只見傅寒深雙手撐在她臉龐兩側的鏡面上,慢慢的,他俯下身,一張清雋立體的五官,湊到了她的面前,嘴角邊盡是似笑非笑的弧度,危險得很。
他的越是靠近,她的呼吸就不受控制的漸漸急促起來,胸口一起一伏的跌宕著,宋言情不自禁的想要后退,可奈何身子已經壓在盥洗臺上,他將她禁錮在他寬大的臂膀中,根本退無可退。
就像一個被獵人盯中的獵物,不了逃去何方都是他灑下的網,無論如何也逃不出去的感覺,還真叫人不好受。
讓人心亂糟糟的。
“你……你要干嘛……”莫名的,她的底氣弱了不小,在他漆黑如淵的眼眸注視下,竟會有種心虛,莫名的心虛。
這種感覺,宛如她做了什么十惡不赦的事情。
還真是莫名其妙。
“不是想要報答我嗎?”他靚麗的嘴角邊漾過一抹風情似水的淡笑,唇瓣劃開的弧度恰到好處,笑容撩人而充滿無窮魅力的蠱惑性,深邃的眸子一瞬不瞬的凝視她,那種眼神,分明淡而漠,卻讓人感到了一股不懷好意的危險氣息。
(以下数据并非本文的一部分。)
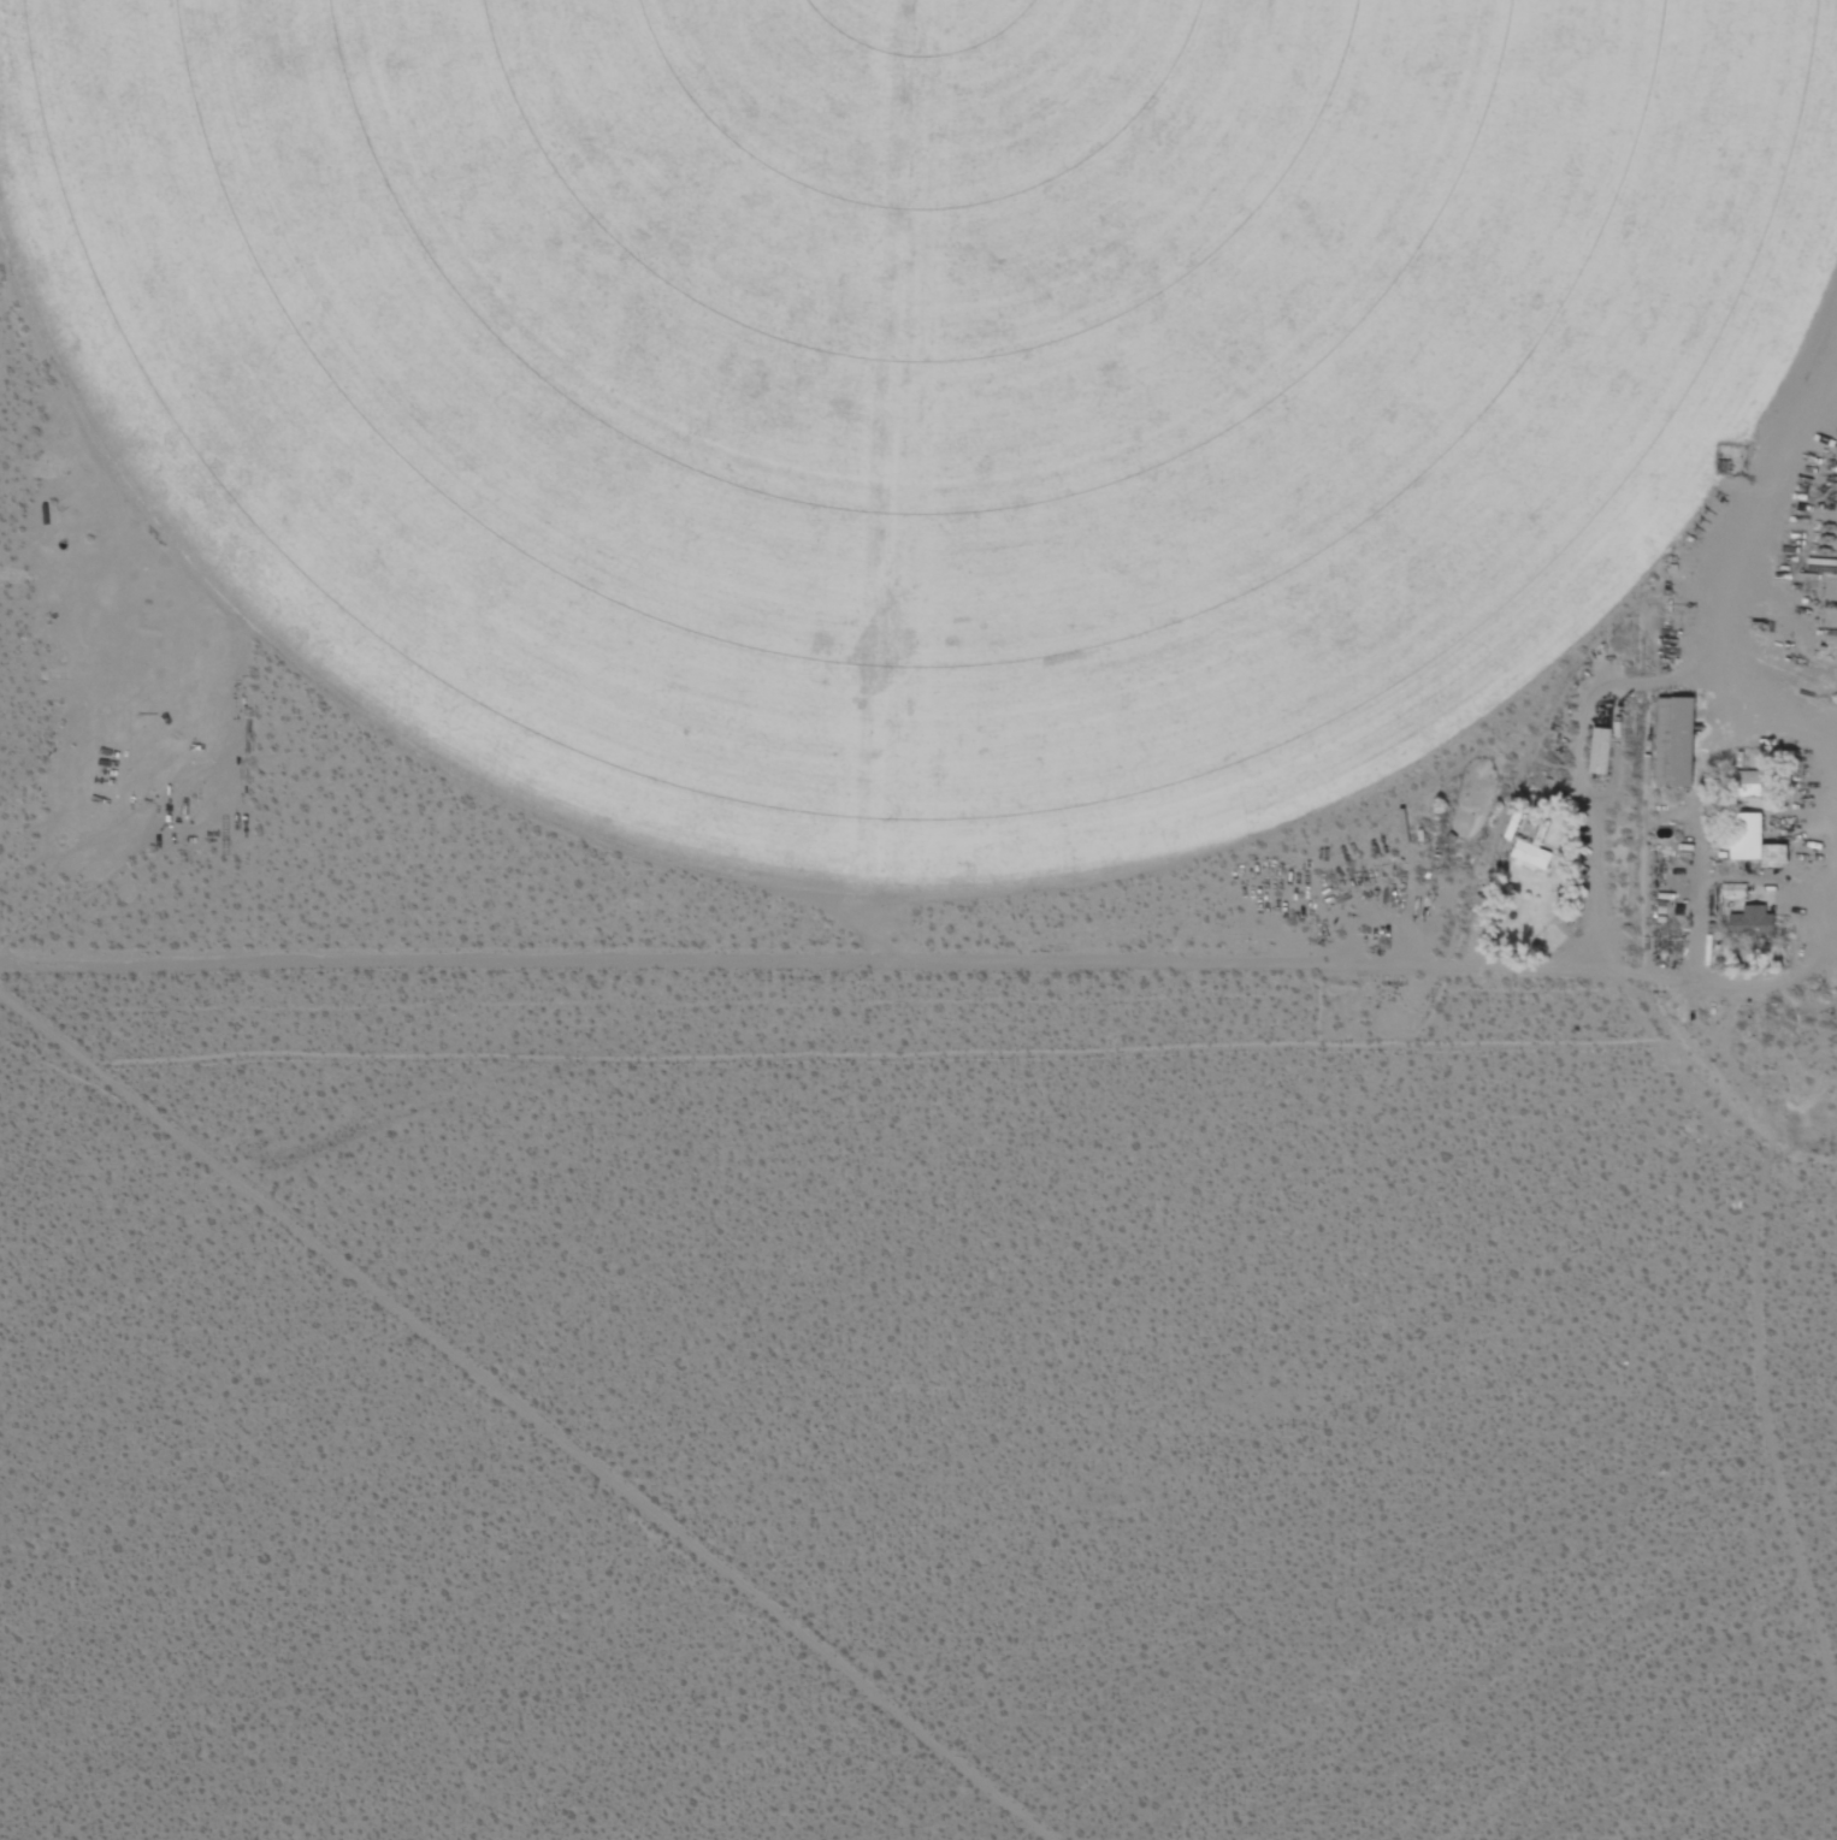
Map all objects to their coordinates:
crop: (918, 389)
building: (1676, 739)
building: (1599, 748)
building: (1752, 777)
building: (1758, 842)
building: (1531, 854)
building: (1753, 921)
road: (798, 957)
road: (533, 1416)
“首先說明。”曖昧的氣息撩開,宋言雙手抵在在他結實的胸膛上,模樣窘迫而慌亂,連眼神都開始懼怕起來,不由自主的閃躲著他逼人的視線,“我報答你,不代表你可以為所欲為,殺人放火,違背倫理,賣身賣藝,這些我不會做的。”
報答一個人也該有起碼的底線,她的底線就在這里,就是不能跟他靠近,也絕不做什么傷天害理的事。
聽聞她急切窘迫的回答,傅寒深卻是笑了,淡淡而無聲的笑,充滿了輕蔑感。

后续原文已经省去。